Find every line below with the string "access" and pick it out.

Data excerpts

▬▬▬▬▬▬

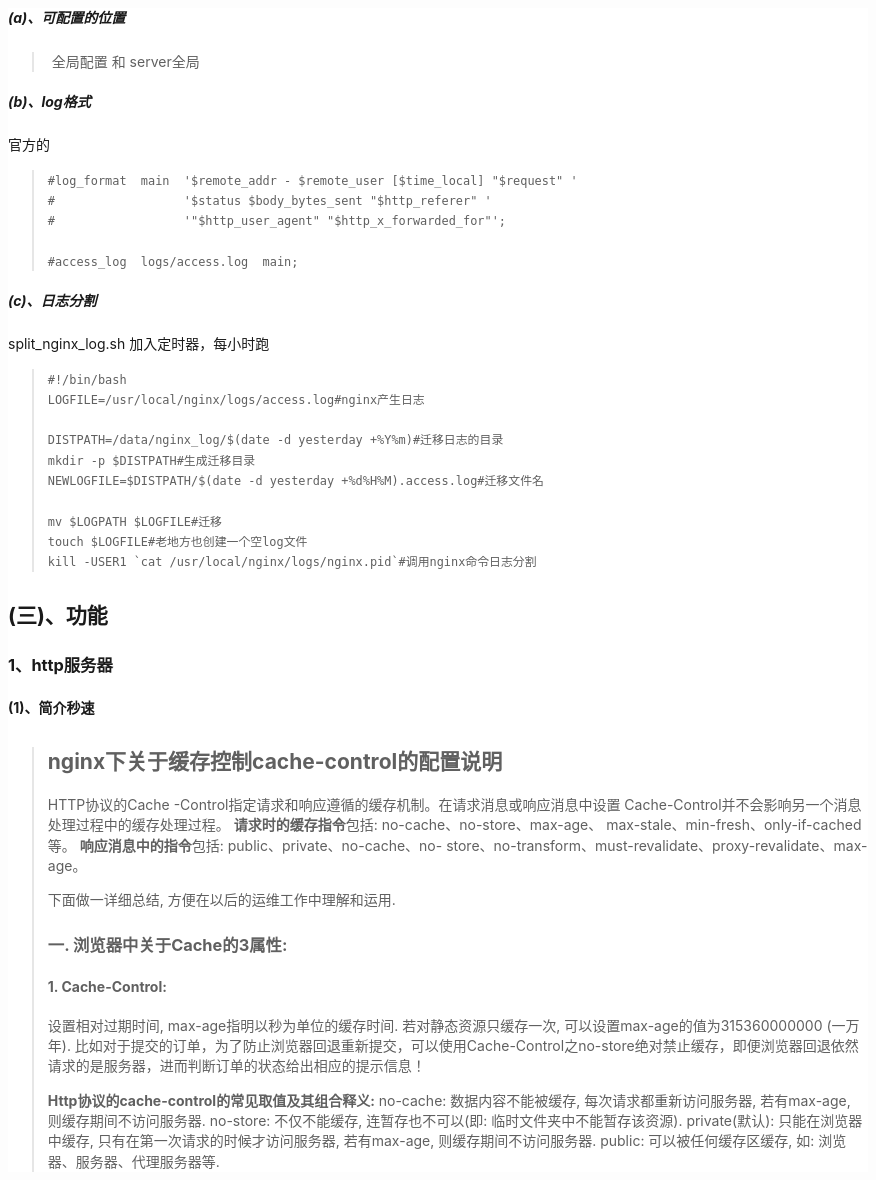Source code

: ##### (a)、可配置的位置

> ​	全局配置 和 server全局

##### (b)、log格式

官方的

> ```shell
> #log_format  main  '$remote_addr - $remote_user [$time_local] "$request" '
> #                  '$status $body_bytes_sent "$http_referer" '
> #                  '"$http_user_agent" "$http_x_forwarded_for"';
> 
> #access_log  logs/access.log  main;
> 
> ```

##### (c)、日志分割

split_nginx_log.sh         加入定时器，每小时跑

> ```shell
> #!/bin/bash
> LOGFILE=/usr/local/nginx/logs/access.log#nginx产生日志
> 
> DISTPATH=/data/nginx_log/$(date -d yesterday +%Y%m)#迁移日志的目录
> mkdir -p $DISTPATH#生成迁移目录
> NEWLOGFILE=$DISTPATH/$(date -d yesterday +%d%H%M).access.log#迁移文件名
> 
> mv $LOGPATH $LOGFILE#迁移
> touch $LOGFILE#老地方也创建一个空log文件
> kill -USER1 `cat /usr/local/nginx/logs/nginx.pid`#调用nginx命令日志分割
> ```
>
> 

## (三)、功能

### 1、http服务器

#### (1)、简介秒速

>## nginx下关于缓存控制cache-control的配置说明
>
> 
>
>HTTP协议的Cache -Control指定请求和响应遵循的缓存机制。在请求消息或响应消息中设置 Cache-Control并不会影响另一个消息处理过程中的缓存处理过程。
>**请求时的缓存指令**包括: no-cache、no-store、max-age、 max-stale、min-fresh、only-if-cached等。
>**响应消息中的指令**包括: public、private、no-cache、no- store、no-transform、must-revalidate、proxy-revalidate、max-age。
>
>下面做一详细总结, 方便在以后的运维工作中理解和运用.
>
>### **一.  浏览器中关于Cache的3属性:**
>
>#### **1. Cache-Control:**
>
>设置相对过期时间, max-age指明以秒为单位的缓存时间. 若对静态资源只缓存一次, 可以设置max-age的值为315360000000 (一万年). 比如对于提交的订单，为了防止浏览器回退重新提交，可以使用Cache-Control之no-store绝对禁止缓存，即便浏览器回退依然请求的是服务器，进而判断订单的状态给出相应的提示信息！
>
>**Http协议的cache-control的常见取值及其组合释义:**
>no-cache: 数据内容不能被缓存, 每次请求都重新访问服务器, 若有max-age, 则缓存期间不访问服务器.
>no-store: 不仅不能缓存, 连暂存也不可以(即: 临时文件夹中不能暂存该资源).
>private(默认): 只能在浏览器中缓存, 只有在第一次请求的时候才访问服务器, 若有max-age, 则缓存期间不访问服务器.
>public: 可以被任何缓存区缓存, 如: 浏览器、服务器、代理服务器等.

▬▬▬▬▬▬

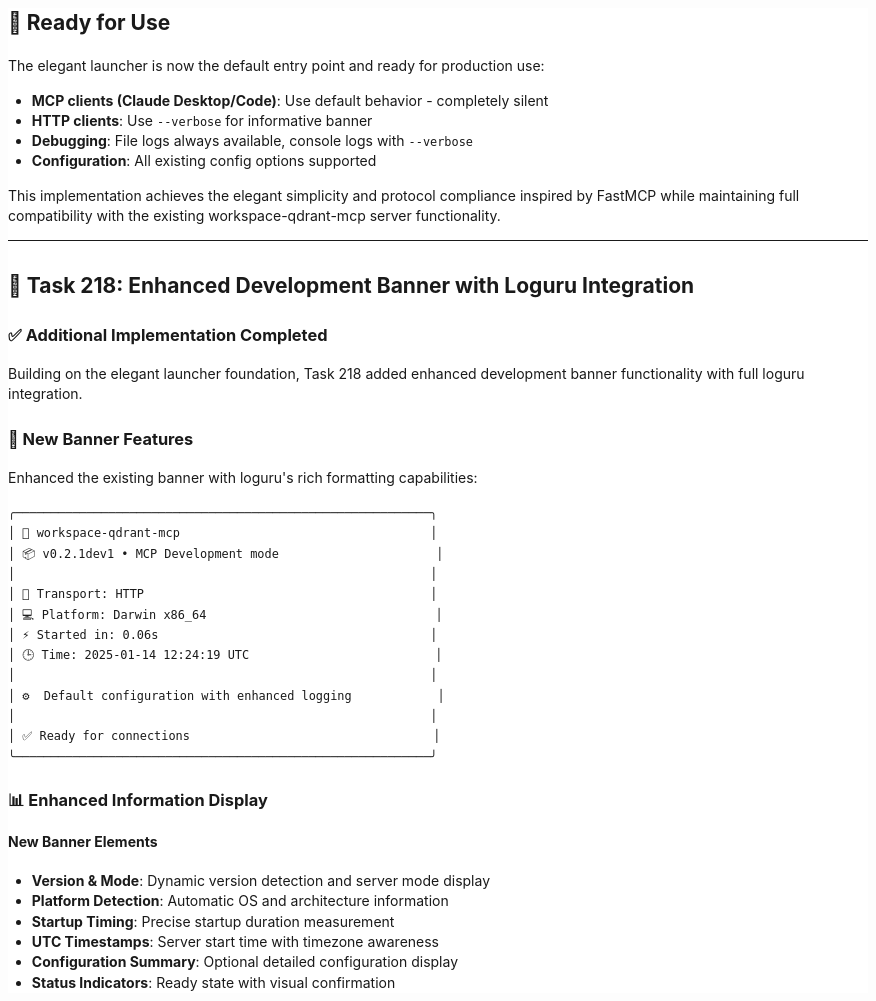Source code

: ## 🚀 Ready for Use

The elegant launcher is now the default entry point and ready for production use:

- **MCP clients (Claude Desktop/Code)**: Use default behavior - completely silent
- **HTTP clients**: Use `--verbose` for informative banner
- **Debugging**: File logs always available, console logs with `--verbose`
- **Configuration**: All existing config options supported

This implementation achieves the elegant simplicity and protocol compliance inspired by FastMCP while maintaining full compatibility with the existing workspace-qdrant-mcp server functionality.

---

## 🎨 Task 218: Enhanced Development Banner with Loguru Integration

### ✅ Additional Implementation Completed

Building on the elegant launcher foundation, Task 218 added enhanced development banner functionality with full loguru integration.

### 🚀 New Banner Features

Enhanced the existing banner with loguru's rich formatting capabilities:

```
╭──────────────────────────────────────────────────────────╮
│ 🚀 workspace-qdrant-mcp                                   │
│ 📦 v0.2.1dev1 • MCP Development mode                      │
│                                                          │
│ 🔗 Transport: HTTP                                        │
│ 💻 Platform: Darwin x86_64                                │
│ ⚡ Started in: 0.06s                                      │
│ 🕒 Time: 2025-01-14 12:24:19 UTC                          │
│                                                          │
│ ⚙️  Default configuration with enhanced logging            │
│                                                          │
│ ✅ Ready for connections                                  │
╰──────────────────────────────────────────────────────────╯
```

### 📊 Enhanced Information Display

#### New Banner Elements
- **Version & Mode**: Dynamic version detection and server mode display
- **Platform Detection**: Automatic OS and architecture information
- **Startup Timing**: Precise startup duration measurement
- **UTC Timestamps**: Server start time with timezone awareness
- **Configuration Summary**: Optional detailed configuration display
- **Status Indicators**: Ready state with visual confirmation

▬▬▬▬▬▬

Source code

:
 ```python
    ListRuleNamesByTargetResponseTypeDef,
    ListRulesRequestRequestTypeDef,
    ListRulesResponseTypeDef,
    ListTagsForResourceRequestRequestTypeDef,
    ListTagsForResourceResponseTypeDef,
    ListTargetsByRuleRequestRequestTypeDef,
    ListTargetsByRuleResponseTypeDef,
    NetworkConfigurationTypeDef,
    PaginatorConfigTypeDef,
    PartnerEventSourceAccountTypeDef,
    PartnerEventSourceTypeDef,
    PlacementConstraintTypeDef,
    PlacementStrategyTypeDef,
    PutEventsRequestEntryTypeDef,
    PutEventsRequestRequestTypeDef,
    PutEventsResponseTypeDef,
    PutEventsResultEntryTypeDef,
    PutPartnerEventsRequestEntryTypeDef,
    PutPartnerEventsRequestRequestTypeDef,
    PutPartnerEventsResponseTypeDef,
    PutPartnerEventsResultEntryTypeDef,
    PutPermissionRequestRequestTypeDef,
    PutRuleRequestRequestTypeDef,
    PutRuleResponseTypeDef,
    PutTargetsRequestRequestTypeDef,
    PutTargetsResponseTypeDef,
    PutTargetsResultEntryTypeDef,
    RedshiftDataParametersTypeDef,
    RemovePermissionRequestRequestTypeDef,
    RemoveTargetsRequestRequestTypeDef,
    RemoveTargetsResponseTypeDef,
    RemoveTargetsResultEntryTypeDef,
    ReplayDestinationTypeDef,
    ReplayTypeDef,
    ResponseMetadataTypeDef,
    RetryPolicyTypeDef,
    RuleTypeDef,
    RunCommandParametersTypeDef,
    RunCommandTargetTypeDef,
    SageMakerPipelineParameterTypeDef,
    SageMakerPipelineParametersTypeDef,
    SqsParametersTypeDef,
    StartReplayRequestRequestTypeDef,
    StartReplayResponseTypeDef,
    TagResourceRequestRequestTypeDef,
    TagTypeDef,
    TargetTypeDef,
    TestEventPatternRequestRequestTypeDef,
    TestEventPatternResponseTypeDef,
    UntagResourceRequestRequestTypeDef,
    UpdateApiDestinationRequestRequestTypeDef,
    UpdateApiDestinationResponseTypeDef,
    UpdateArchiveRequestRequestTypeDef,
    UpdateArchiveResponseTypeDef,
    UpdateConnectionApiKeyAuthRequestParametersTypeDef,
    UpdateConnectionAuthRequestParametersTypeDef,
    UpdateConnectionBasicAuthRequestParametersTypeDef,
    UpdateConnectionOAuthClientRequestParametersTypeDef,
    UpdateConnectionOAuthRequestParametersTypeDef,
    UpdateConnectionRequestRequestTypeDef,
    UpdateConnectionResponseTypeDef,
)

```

▬▬▬▬▬▬

## Answer to the problem
> #access_log  logs/access.log  main;
> LOGFILE=/usr/local/nginx/logs/access.log#nginx产生日志
> NEWLOGFILE=$DISTPATH/$(date -d yesterday +%d%H%M).access.log#迁移文件名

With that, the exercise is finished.